> [Task] Count the lines in the records below that contain the string "from", treating case as significant, and reply with only the number.

Segment Start: Provided records

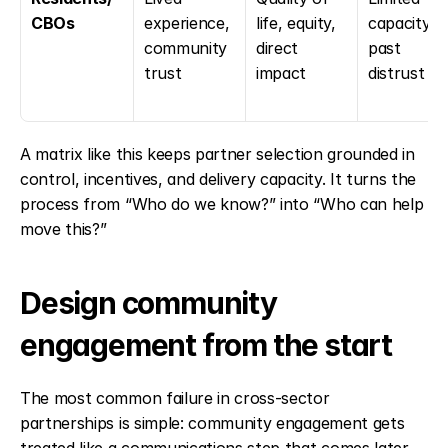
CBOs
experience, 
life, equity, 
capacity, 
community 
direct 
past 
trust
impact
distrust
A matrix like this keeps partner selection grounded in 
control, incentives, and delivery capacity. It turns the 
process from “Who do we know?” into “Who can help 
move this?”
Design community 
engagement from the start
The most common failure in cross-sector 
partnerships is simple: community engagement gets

Segment End: Provided records
Segment Start: Provided records

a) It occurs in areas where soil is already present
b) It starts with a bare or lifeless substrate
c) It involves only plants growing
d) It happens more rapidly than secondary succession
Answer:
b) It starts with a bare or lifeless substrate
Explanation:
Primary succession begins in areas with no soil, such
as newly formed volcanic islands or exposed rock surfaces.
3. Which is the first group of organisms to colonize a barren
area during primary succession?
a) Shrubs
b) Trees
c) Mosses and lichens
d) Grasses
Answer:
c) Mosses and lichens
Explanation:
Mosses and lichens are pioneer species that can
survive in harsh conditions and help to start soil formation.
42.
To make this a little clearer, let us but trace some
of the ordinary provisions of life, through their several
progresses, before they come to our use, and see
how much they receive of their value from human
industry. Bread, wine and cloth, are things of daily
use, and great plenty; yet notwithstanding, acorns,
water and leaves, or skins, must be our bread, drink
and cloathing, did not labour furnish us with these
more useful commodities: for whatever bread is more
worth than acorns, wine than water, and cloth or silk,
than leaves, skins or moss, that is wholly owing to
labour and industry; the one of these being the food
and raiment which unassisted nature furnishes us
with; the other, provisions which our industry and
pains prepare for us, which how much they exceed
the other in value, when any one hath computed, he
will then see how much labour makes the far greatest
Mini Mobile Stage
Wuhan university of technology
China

Segment End: Provided records

> [Solved exercise] 3